Böylesi kölelik koşullarındaki çalışma düzeninin Boytaş fabrikalarında egemen olmasının bir diğer nedeni de Öz Ağaç-İş ağalarının çabalarıydı.

Sendika ağaları Boytaş işçisinin hedefinde!

Sendika ağalarının varlığına güvenen Boydaklar sendikayı Boytaş’a da, diğer fabrikalarına da bizzat kendi elleriyle soktular. Bu nedenle Boydak’a bağlı fabrikaların hemen hepsinde sendika var. Bu sendikaların tümü Hak-İş bünyesinde yer alıyor.
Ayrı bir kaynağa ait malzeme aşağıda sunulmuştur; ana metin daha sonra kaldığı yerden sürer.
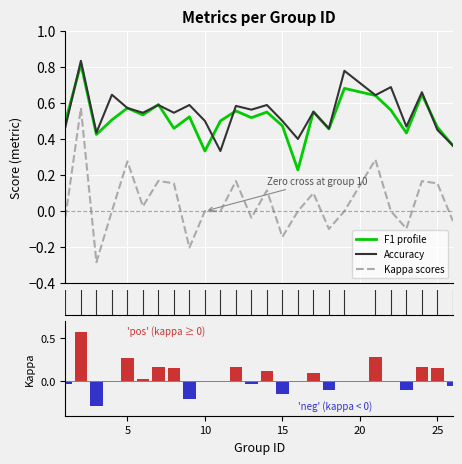

The value of f1 at 10 is 0.5. True or false?

False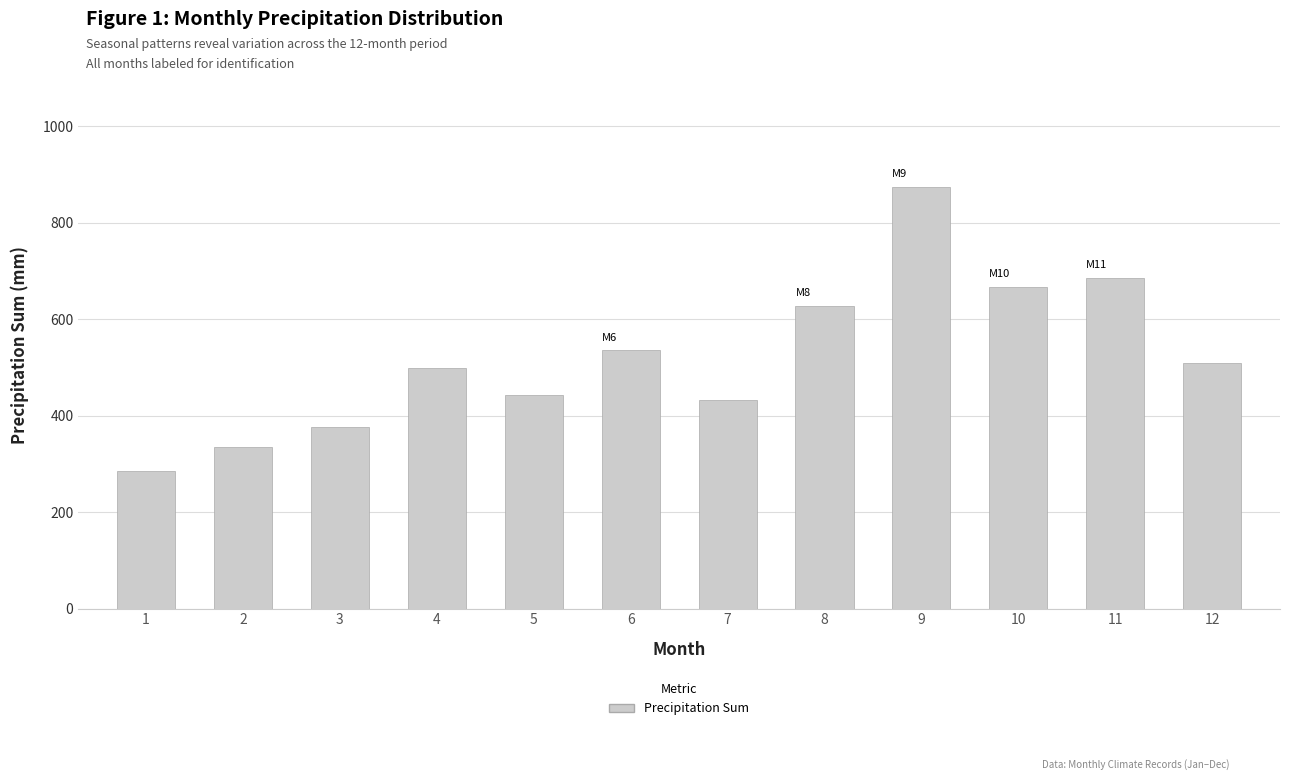

How many distinct data groups are displayed?

1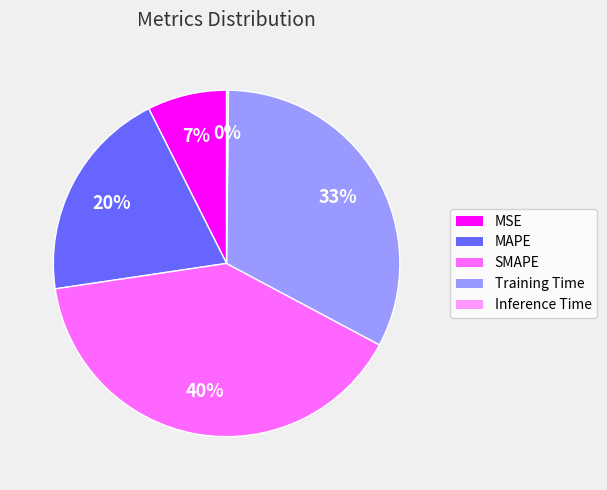

Is there a majority slice in this chart?

No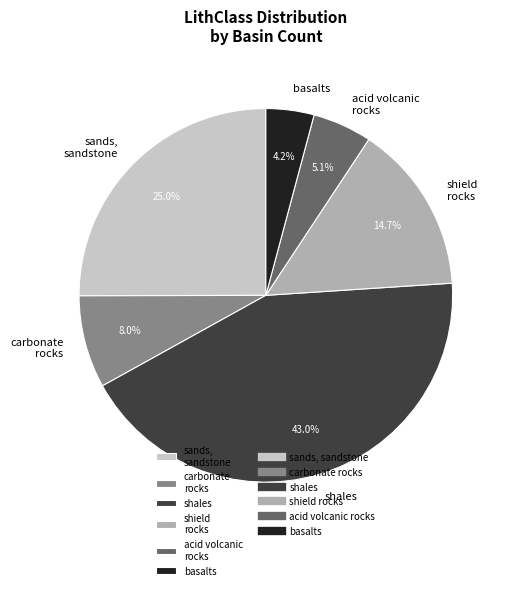

What percentage is the sands, sandstone slice, to the nearest percent?

25%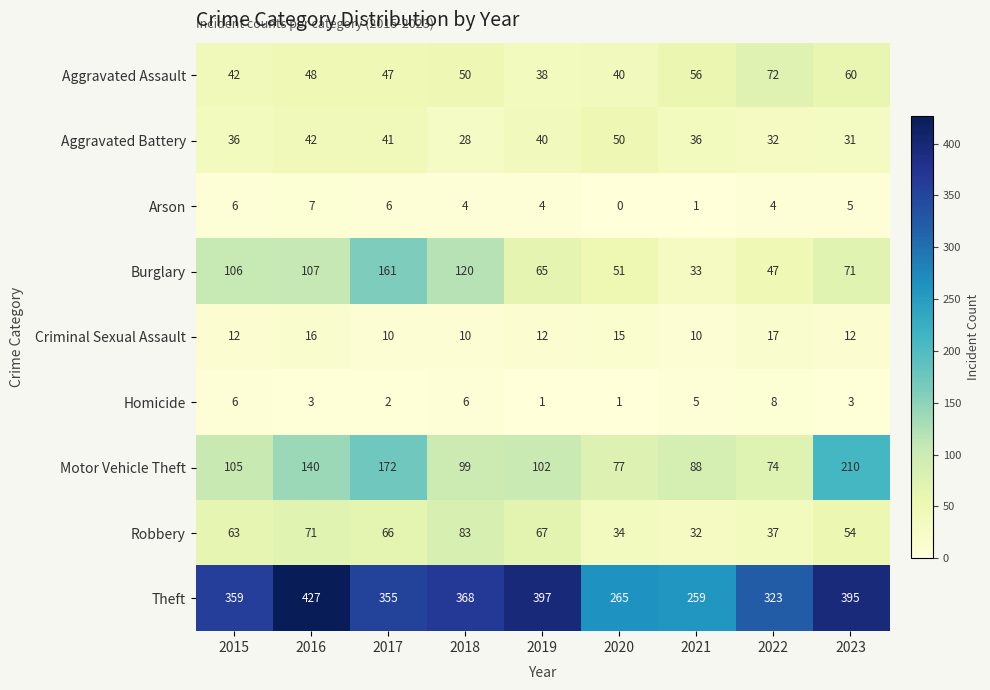

Which series changed the most between 2015 and 2019?

Burglary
Öz Ağaç-İş, Çelik-İş, Öz İplik-İş sendikaları Kayseri Organize Sanayi Bölgesi’nde bulunan sendikalı iş yerlerinin çoğunda “örgütlüler.” Boytaş işçisinin fiili grevi Boytaş patronuna ve işbirlikçi sendikal düzene duyulan öfkenin eseriydi. İş bırakma eylemi bir dizi zayıflığı içinde barındırmasına rağmen patronların yüreğine korku saldı.

İşçiler, Boydak patronuna hizmet eden işbirlikçi sendikaları kendi sendikaları olarak görmüyorlar. Zira, Boytaş’ta da, Boydak Grubu’na ait diğer fabrikalarda da işçiler defalarca sendika patronlarının ihanetine tanık oldular. Boytaş ve Organize Sanayi Bölgesi’ndeki sendikaların başındaki uşak takımı, ihanetçi sendikal çizgide sınır tanımıyorlar.
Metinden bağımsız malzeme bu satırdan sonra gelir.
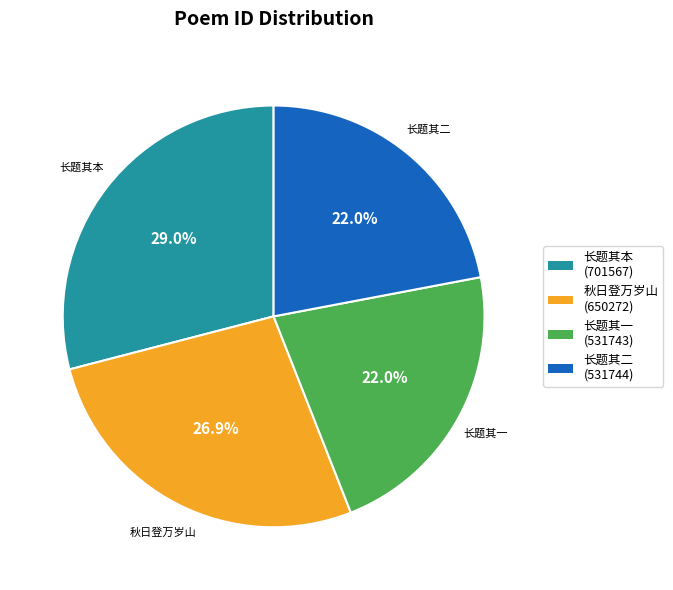

How many segments does this pie chart have?

4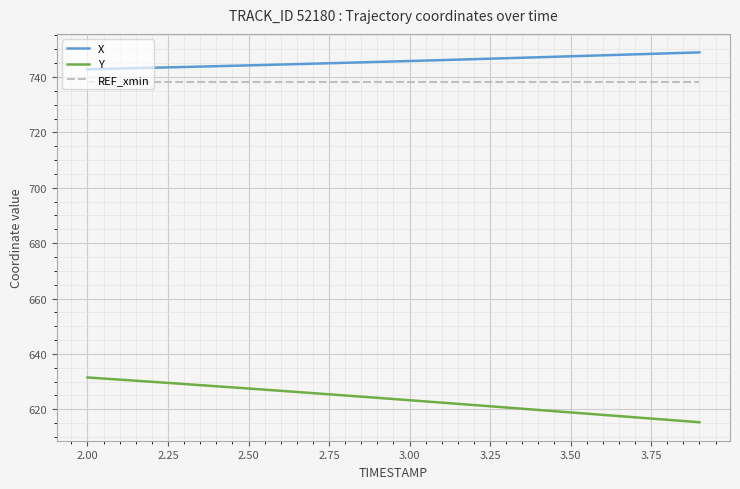

What is the smallest value displayed?

615.3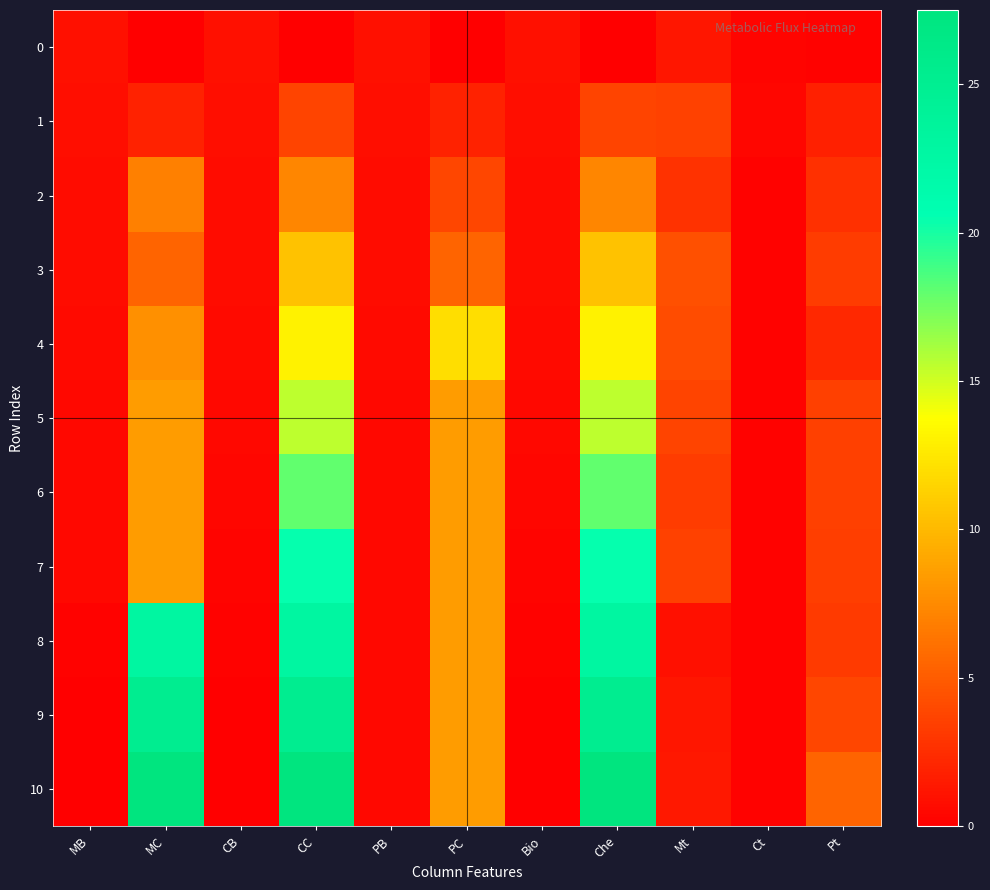

Reading left to right, list all the values displayed in this chart.

0: MB=0.9	MC=0.0	CB=0.9	CC=0.0	PB=0.9	PC=0.0	Bio=0.9	Che=-0.0	Mt=1.2	Ct=0.2	Pt=0.2
1: MB=0.8	MC=1.9	CB=0.8	CC=3.7	PB=0.8	PC=1.9	Bio=0.8	Che=3.7	Mt=3.6	Ct=0.4	Pt=1.8
2: MB=0.7	MC=7.0	CB=0.7	CC=7.3	PB=0.7	PC=3.8	Bio=0.7	Che=7.3	Mt=2.8	Ct=0.2	Pt=2.7
3: MB=0.7	MC=5.4	CB=0.6	CC=10.4	PB=0.7	PC=5.4	Bio=0.6	Che=10.4	Mt=4.3	Ct=0.2	Pt=3.2
4: MB=0.6	MC=7.8	CB=0.6	CC=13.0	PB=0.6	PC=12.0	Bio=0.6	Che=13.0	Mt=4.1	Ct=0.2	Pt=2.2
5: MB=0.5	MC=8.4	CB=0.5	CC=15.5	PB=0.5	PC=8.4	Bio=0.5	Che=15.5	Mt=3.7	Ct=0.2	Pt=3.4
6: MB=0.5	MC=8.4	CB=0.4	CC=18.0	PB=0.5	PC=8.4	Bio=0.4	Che=18.0	Mt=3.3	Ct=0.2	Pt=3.4
7: MB=0.5	MC=8.4	CB=0.3	CC=20.5	PB=0.5	PC=8.4	Bio=0.3	Che=20.5	Mt=3.6	Ct=0.2	Pt=3.3
8: MB=0.2	MC=22.9	CB=0.2	CC=22.9	PB=0.5	PC=8.4	Bio=0.2	Che=22.9	Mt=0.9	Ct=0.2	Pt=3.2
9: MB=0.1	MC=25.2	CB=0.1	CC=25.2	PB=0.5	PC=8.4	Bio=0.1	Che=25.2	Mt=1.3	Ct=0.1	Pt=3.8
10: MB=0.0	MC=27.5	CB=-0.0	CC=27.5	PB=0.5	PC=8.4	Bio=0.0	Che=27.5	Mt=1.3	Ct=0.1	Pt=5.4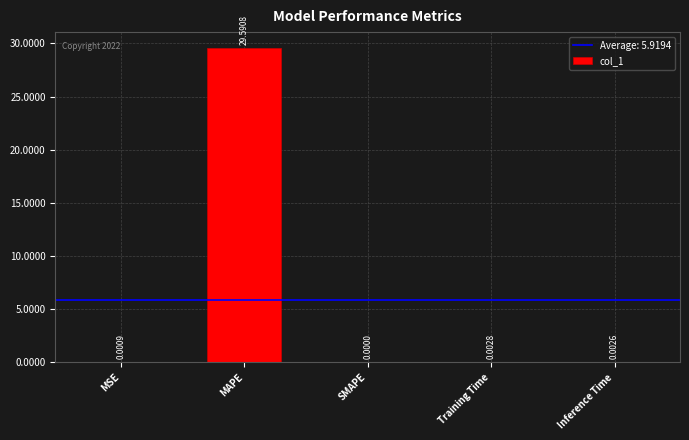

Where is the data nearest to the value 14?

Training Time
Bir Boytaş işçisi Öz Ağaç-İş Sendikası hakkında konuşurken “Biz işçiler sendikacıları ve işyeri temsilcilerini patronun yalakası olarak tarif ediyoruz” diyor. İşçilerin böyle düşünmelerinin önde gelen nedenlerinden biri sendika ağalarının asgari ücret seviyesini geçmeyen sözleşmelere imza atmalarıdır. İkincisi, sendika yöneticilerinin ağır çalışma koşullarına, iş cinayetlerine ses çıkarmamalarıdır. Üçüncüsü, üretimin patronun istediği gibi gitmesi için çaba içinde olmalarıdır. Dördüncüsü, sendika temsilciliğine Boytaş patronunun, daha doğrusu Boydak Grubu’nun istediği işçileri atamalarıdır. Beşincisi, girdi çıktı oyunlarına göz yummalarıdır. Bu nedenle Boytaş işçileri Öz Ağaç-İş Sendikası’na güvenmiyor.
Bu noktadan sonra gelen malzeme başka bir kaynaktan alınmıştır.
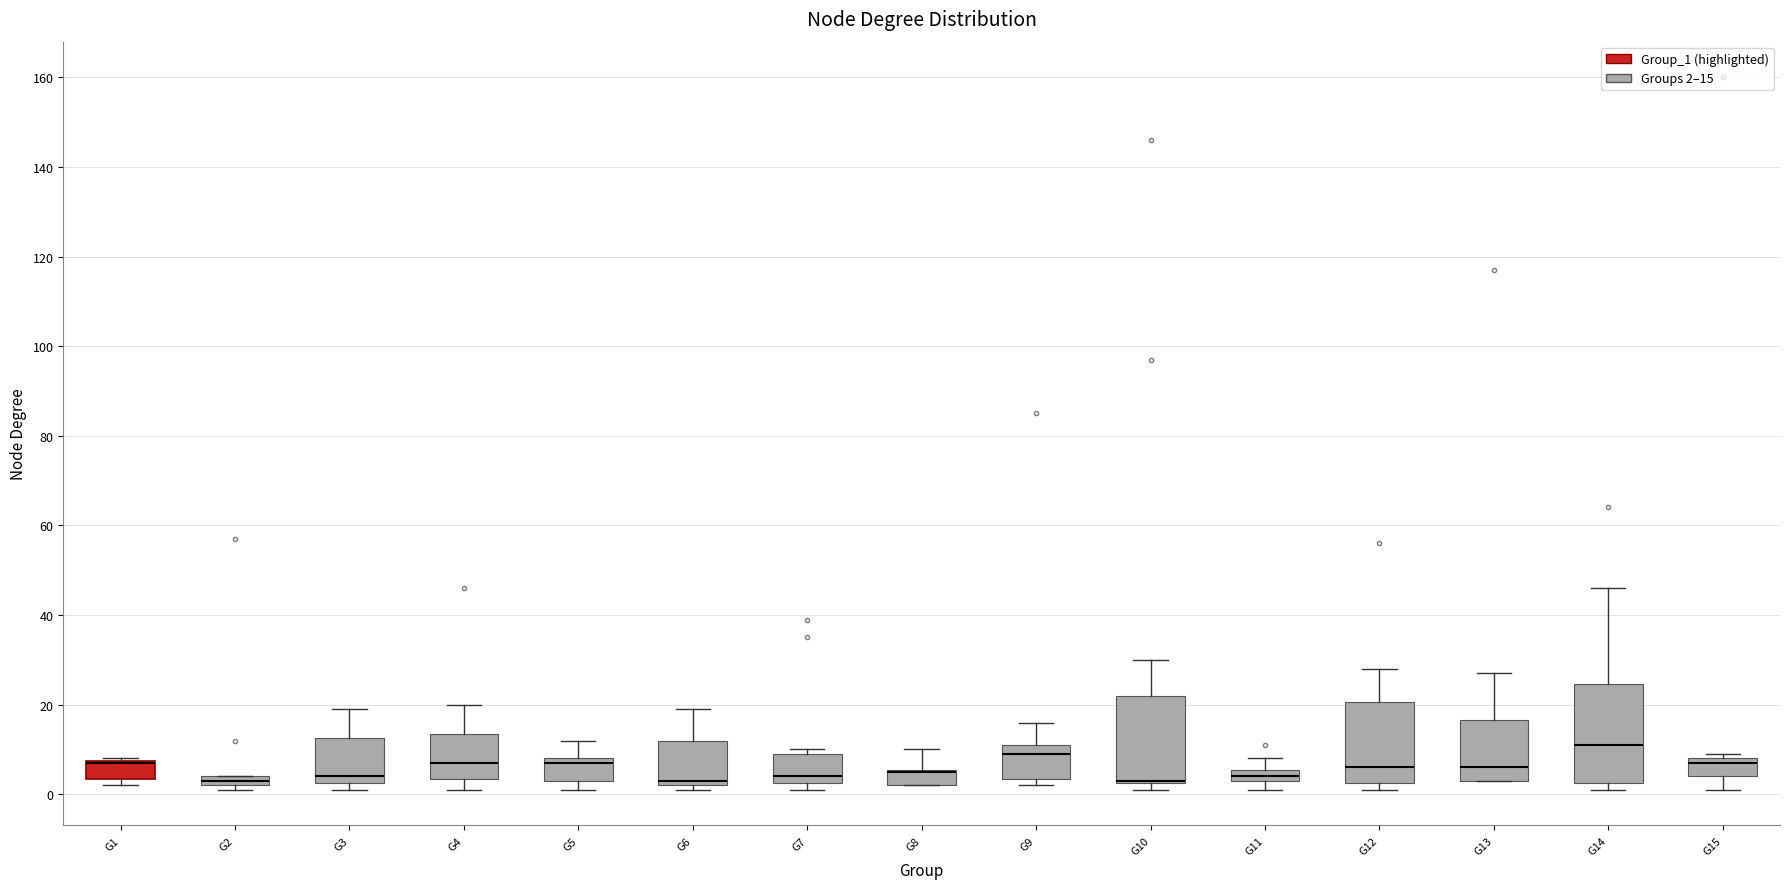

Which box is the tallest, from its lower edge to its upper edge?

G14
Yaklaşık 36 saatlik fiili grevin açığa çıkardığı bir diğer gerçek ise işçilerin sağlam bir iç örgütlülüğe dayanmayan iş bırakmalarının sorunların çözümü için yeterli olmadığının ortaya çıkmış olmasıdır. Boytaş işçileri ortaya koydukları grevle, organize cehenneminde kölece koşullarda çalışan binlerce işçiye örnek oldular. Kapitalistlerin korkularını büyüttüler.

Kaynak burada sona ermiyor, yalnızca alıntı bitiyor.